## [Exercise material]
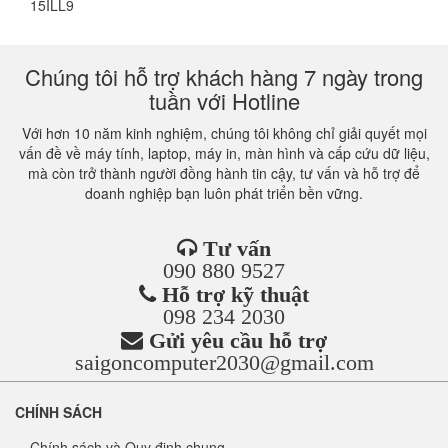
15ILL9
Chúng tôi hỗ trợ khách hàng 7 ngày trong
tuần với Hotline
Với hơn 10 năm kinh nghiệm, chúng tôi không chỉ giải quyết mọi
vấn đề về máy tính, laptop, máy in, màn hình và cấp cứu dữ liệu,
mà còn trở thành người đồng hành tin cậy, tư vấn và hỗ trợ để
doanh nghiệp bạn luôn phát triển bền vững.
Tư vấn
090 880 9527
Hỗ trợ kỹ thuật
098 234 2030
Gửi yêu cầu hỗ trợ
saigoncomputer2030@gmail.com
CHÍNH SÁCH
Chính sách và Quy định chung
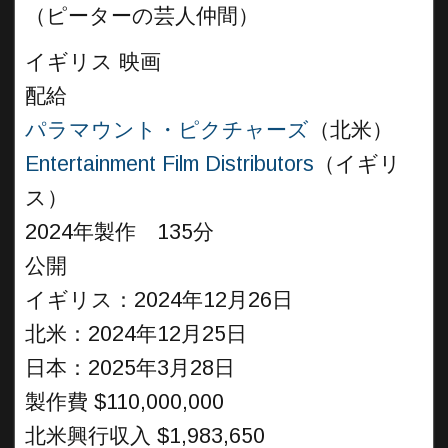
（ピーターの芸人仲間）
イギリス 映画
配給
パラマウント・ピクチャーズ
（北米）
Entertainment Film Distributors
（イギリ
ス）
2024年製作 135分
公開
イギリス：2024年12月26日
北米：2024年12月25日
日本：2025年3月28日
製作費 $110,000,000
北米興行収入 $1,983,650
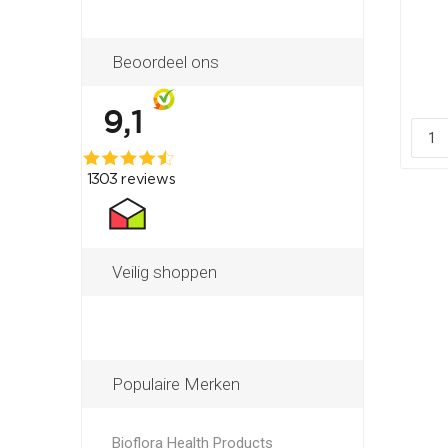
Beoordeel ons
Veilig shoppen
Populaire Merken
Bioflora Health Products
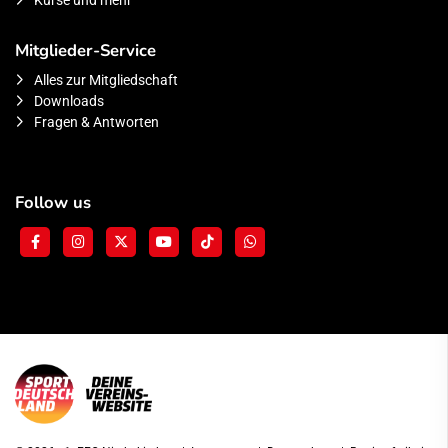
Kurse und mehr
Mitglieder-Service
Alles zur Mitgliedschaft
Downloads
Fragen & Antworten
Follow us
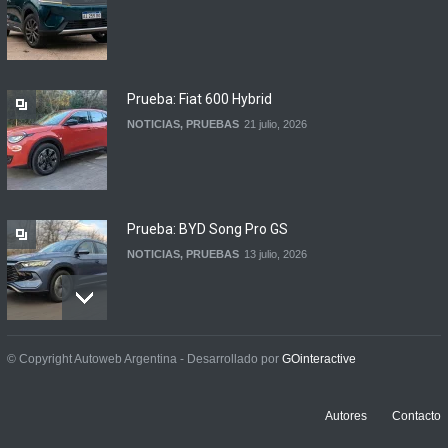
Contacto: Volkswagen Taos
Highline Bitono (2026)
NOTICIAS
,
PRUEBAS
7 agosto, 2026
Prueba: Fiat 600 Hybrid
NOTICIAS
,
PRUEBAS
21 julio, 2026
Prueba: BYD Song Pro GS
NOTICIAS
,
PRUEBAS
13 julio, 2026
Contacto: Jeep Wrangler
© Copyright Autoweb Argentina - Desarrollado por
GOinteractive
Rubicon 2p
NOTICIAS
,
PRUEBAS
3 julio, 2026
Autores
Contacto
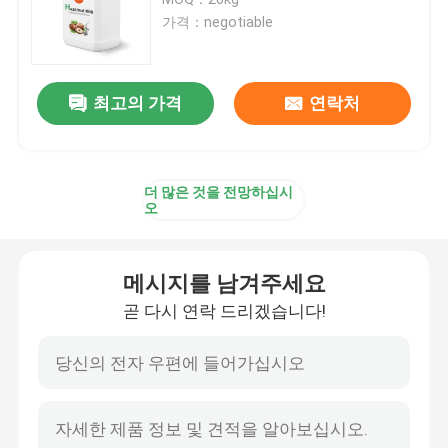
가격：negotiable
베이커리 맛
최고의 가격
연락처
향신료 가루
유제품 맛
더 많은 것을 전망하십시
오
과자 맛
메시지를 남겨주세요
천연 맛
곧 다시 연락 드리겠습니다!
식물 추출물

## [What to produce]
Without including any pictures, reproduce the data exactly.

## [Written response]
15ILL9
Chúng tôi hỗ trợ khách hàng 7 ngày trong
tuần với Hotline
Với hơn 10 năm kinh nghiệm, chúng tôi không chỉ giải quyết mọi
vấn đề về máy tính, laptop, máy in, màn hình và cấp cứu dữ liệu,
mà còn trở thành người đồng hành tin cậy, tư vấn và hỗ trợ để
doanh nghiệp bạn luôn phát triển bền vững.
Tư vấn
090 880 9527
Hỗ trợ kỹ thuật
098 234 2030
Gửi yêu cầu hỗ trợ
saigoncomputer2030@gmail.com
CHÍNH SÁCH
Chính sách và Quy định chung
（ピーターの芸人仲間）
イギリス 映画
配給
パラマウント・ピクチャーズ
（北米）
Entertainment Film Distributors
（イギリ
ス）
2024年製作 135分
公開
イギリス：2024年12月26日
北米：2024年12月25日
日本：2025年3月28日
製作費 $110,000,000
北米興行収入 $1,983,650
Beoordeel ons
Veilig shoppen
Populaire Merken
Bioflora Health Products
Kurse und mehr
Mitglieder-Service
Alles zur Mitgliedschaft
Downloads
Fragen & Antworten
Follow us
Contacto: Volkswagen Taos
Highline Bitono (2026)
NOTICIAS
,
PRUEBAS
7 agosto, 2026
Prueba: Fiat 600 Hybrid
NOTICIAS
,
PRUEBAS
21 julio, 2026
Prueba: BYD Song Pro GS
NOTICIAS
,
PRUEBAS
13 julio, 2026
Contacto: Jeep Wrangler
© Copyright Autoweb Argentina - Desarrollado por
GOinteractive
Rubicon 2p
NOTICIAS
,
PRUEBAS
3 julio, 2026
Autores
Contacto
가격：negotiable
베이커리 맛
최고의 가격
연락처
향신료 가루
유제품 맛
더 많은 것을 전망하십시
오
과자 맛
메시지를 남겨주세요
천연 맛
곧 다시 연락 드리겠습니다!
식물 추출물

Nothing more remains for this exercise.